Chest pain is an all too common complaint in the ED.  Most patients just want to know if they are having a heart attack.  My job is to make sure that the chest pain is most likely from a benign etiology.  This is why a CXR, EKG, and often times bedside echo can be useful.  The number of times I thought a patient had nothing and found a significant finding with the use of these three diagnostic modalities is too numerous to count.

– Salim R. Rezaie, MD

This reminds me of an episode of House. Crazy to think something that you swallowed would end up in your heart. Kudos to the clinicians for turning over every stone to find this once in a lifetime, lifesaving diagnosis.

—Andy Little, MD

 

Discipline Against Bad Doctors Plummets amid COVID-19

https://www.southcoasttoday.com/news/20200909/discipline-against-bad-doctors-plummets-amid-covid-19—and-more-medical-errors-may-slip-through-cracks

Like everything else in life, it’s not a surprise that the COVID era slowed down state sanctions against physicians and maybe not even surprising that complaints decreased too. After all, healthcare providers have been lauded as “heroes.”  While some leeway in delivery of care during emergency operations is necessary, much like other professions, healthcare providers need oversight and the ability to sanction those who are not providing quality care.  This seems to echo other societal concerns for oversight.

—Andrew Kalnow, DO

I wish I could say that all physicians were good people, who never did anything wrong. Unfortunately, this is one of the key reasons why state medical boards exist, and with COVID shutting down many of their day to day operations it is not surprising that this fell through the cracks.
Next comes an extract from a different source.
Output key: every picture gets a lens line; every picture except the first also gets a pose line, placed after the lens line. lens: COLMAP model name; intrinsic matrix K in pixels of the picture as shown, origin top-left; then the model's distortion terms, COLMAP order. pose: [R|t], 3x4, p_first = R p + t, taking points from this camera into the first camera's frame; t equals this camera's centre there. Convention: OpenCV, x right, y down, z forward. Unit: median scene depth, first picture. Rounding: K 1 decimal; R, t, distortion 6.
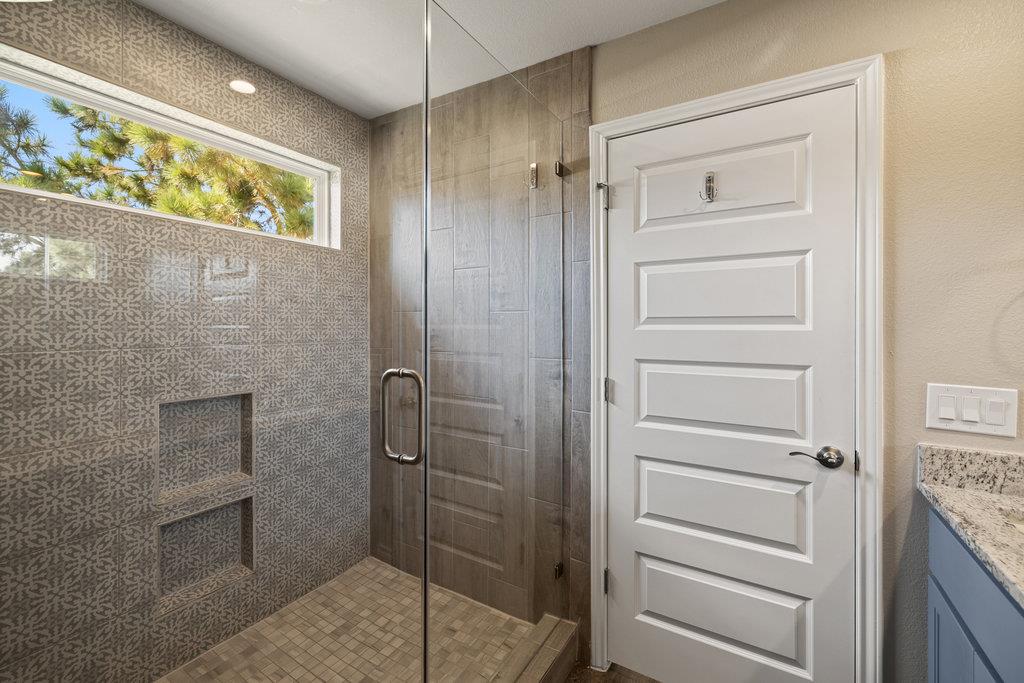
lens RADIAL K [[428.6, 0, 515.2], [0, 428.6, 321.9], [0, 0, 1]] dist [-0.000059, 0.001146]
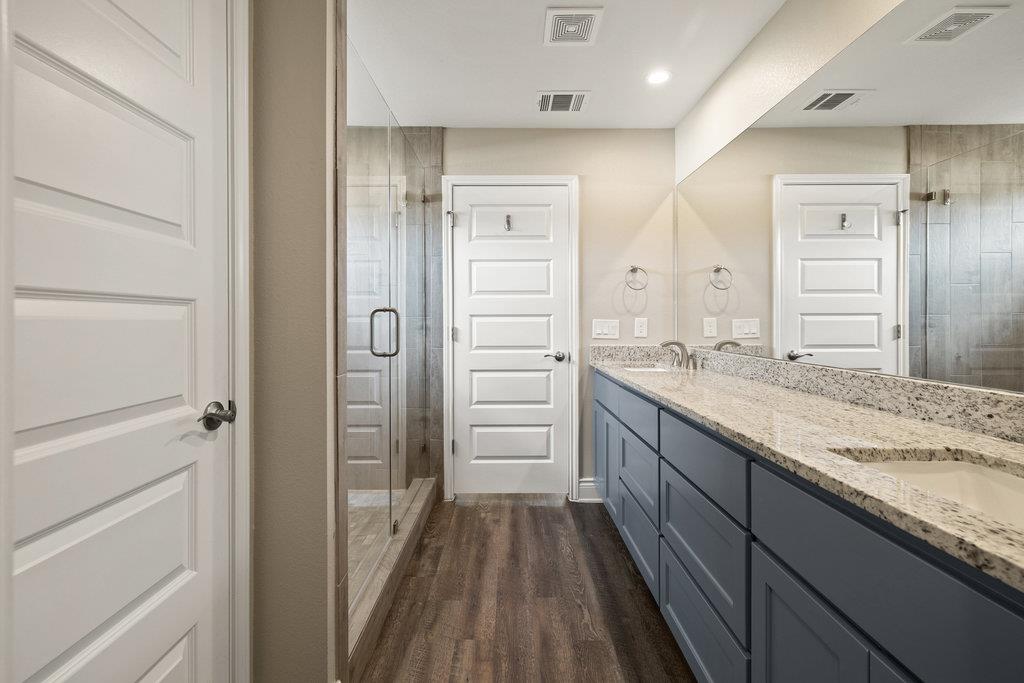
lens RADIAL K [[428.6, 0, 509.9], [0, 428.6, 321.9], [0, 0, 1]] dist [-0.000059, 0.001146]
pose [[0.850176, -0.001380, 0.526497, -0.485643], [0.003188, 0.999992, -0.002527, 0.117029], [-0.526489, 0.003827, 0.850173, -0.554823]]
I wonder if some of the other factors related to COVID may play a role in the decrease in complaints; family being restricted to see or be with patients (less patient advocates at the bedside), some areas of medicine seeing a decrease in utilization of this time (Elective Outpatient surgeries, urgent cares, ED visits, etc.). Only time and a further analysis will let us know to what extent these and other factors may have played.

—Andy Little, MD

That was just a function of fewer in person visits.  If we stay locked down, the complaints will sky rocket.  I’ve seen numerous problems where the telemedicine doctor did a lousy exam and then sent the patient to the ER only to find something much different.  Some of the problems were serious.  You always get a pass on the first mistake.  But keep it up and there will be a flood of complaints.

—Mark Plaster, MD, JD

Oversight boards are clearly a necessity, but keep in mind that ER volumes declined 50%, outpatient surgery disappeared for a while, doctors offices closed or went virtual, and almost every organization needed to find a new way of doing business during the pandemic. These explain some of the decrease in discipline rates. The question will be whether we see a resurgence in complaints, investigations and actions now that organizations are back open, volume has increased and hospitals are back to business with caseloads and visitors.

—Mike Silverman, MD

It’s really a matter of simple math.  Less visits equals less opportunity for errors and therefore less complaints.  Numbers of visits to the ED have dropped dramatically over the past few months.  This has been a worldwide phenomenon.  In addition, with the fewer visits came higher acuity with many patients at death’s doorstep.  Many doctors’ offices were closed, patients couldn’t get prescriptions filled and many waited due to fear of acquiring COVID-19 at the hospital.  My experience has been most patients are just thankful they can see a physician who is trying to help them.